• _THE INPUT_
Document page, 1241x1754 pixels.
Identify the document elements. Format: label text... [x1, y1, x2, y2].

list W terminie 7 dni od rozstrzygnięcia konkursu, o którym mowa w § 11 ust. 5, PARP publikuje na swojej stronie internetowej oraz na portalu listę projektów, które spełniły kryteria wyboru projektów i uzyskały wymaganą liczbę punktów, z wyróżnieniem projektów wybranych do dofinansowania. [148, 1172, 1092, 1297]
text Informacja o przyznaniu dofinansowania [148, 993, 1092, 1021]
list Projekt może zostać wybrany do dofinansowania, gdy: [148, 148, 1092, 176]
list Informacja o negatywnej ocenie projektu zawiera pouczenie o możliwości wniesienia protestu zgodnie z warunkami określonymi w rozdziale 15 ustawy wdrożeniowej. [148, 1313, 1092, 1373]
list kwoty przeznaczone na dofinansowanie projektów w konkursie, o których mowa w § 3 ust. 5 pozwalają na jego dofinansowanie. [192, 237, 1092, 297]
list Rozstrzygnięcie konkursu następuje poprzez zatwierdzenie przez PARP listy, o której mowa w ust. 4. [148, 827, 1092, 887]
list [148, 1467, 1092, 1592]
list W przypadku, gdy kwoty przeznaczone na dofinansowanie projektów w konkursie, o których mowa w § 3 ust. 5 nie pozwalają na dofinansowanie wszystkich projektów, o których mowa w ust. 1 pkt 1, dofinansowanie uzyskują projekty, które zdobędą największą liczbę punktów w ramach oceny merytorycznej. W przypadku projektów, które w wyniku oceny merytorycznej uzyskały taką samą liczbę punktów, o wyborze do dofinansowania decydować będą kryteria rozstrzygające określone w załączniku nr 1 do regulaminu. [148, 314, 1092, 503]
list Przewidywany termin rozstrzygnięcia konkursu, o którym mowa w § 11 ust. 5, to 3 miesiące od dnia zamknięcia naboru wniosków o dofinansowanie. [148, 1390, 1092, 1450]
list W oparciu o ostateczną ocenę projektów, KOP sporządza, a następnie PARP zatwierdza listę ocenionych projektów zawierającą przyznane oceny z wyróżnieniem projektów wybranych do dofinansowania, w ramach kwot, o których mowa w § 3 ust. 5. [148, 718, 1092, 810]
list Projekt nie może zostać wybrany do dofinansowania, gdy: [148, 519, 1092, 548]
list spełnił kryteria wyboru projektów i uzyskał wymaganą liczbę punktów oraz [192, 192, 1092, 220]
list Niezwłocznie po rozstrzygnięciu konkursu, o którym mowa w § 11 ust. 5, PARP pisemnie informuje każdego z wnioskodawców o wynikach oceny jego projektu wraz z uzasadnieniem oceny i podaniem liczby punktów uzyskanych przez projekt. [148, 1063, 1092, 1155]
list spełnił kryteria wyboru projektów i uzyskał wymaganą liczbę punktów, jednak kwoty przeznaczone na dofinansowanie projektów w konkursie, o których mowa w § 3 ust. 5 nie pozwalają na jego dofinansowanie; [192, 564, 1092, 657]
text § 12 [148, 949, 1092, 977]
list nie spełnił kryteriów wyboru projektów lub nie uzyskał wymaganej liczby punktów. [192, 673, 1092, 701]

• _TASK DETAILS_
Restate each record above word for word.

• _RESPONSE TO THE EXERCISE_
Document page, 1241x1754 pixels.
Identify the document elements. Format: label text... [x1, y1, x2, y2].

list W terminie 7 dni od rozstrzygnięcia konkursu, o którym mowa w § 11 ust. 5, PARP publikuje na swojej stronie internetowej oraz na portalu listę projektów, które spełniły kryteria wyboru projektów i uzyskały wymaganą liczbę punktów, z wyróżnieniem projektów wybranych do dofinansowania. [148, 1172, 1092, 1297]
text Informacja o przyznaniu dofinansowania [148, 993, 1092, 1021]
list Projekt może zostać wybrany do dofinansowania, gdy: [148, 148, 1092, 176]
list Informacja o negatywnej ocenie projektu zawiera pouczenie o możliwości wniesienia protestu zgodnie z warunkami określonymi w rozdziale 15 ustawy wdrożeniowej. [148, 1313, 1092, 1373]
list kwoty przeznaczone na dofinansowanie projektów w konkursie, o których mowa w § 3 ust. 5 pozwalają na jego dofinansowanie. [192, 237, 1092, 297]
list Rozstrzygnięcie konkursu następuje poprzez zatwierdzenie przez PARP listy, o której mowa w ust. 4. [148, 827, 1092, 887]
list [148, 1467, 1092, 1592]
list W przypadku, gdy kwoty przeznaczone na dofinansowanie projektów w konkursie, o których mowa w § 3 ust. 5 nie pozwalają na dofinansowanie wszystkich projektów, o których mowa w ust. 1 pkt 1, dofinansowanie uzyskują projekty, które zdobędą największą liczbę punktów w ramach oceny merytorycznej. W przypadku projektów, które w wyniku oceny merytorycznej uzyskały taką samą liczbę punktów, o wyborze do dofinansowania decydować będą kryteria rozstrzygające określone w załączniku nr 1 do regulaminu. [148, 314, 1092, 503]
list Przewidywany termin rozstrzygnięcia konkursu, o którym mowa w § 11 ust. 5, to 3 miesiące od dnia zamknięcia naboru wniosków o dofinansowanie. [148, 1390, 1092, 1450]
list W oparciu o ostateczną ocenę projektów, KOP sporządza, a następnie PARP zatwierdza listę ocenionych projektów zawierającą przyznane oceny z wyróżnieniem projektów wybranych do dofinansowania, w ramach kwot, o których mowa w § 3 ust. 5. [148, 718, 1092, 810]
list Projekt nie może zostać wybrany do dofinansowania, gdy: [148, 519, 1092, 548]
list spełnił kryteria wyboru projektów i uzyskał wymaganą liczbę punktów oraz [192, 192, 1092, 220]
list Niezwłocznie po rozstrzygnięciu konkursu, o którym mowa w § 11 ust. 5, PARP pisemnie informuje każdego z wnioskodawców o wynikach oceny jego projektu wraz z uzasadnieniem oceny i podaniem liczby punktów uzyskanych przez projekt. [148, 1063, 1092, 1155]
list spełnił kryteria wyboru projektów i uzyskał wymaganą liczbę punktów, jednak kwoty przeznaczone na dofinansowanie projektów w konkursie, o których mowa w § 3 ust. 5 nie pozwalają na jego dofinansowanie; [192, 564, 1092, 657]
text § 12 [148, 949, 1092, 977]
list nie spełnił kryteriów wyboru projektów lub nie uzyskał wymaganej liczby punktów. [192, 673, 1092, 701]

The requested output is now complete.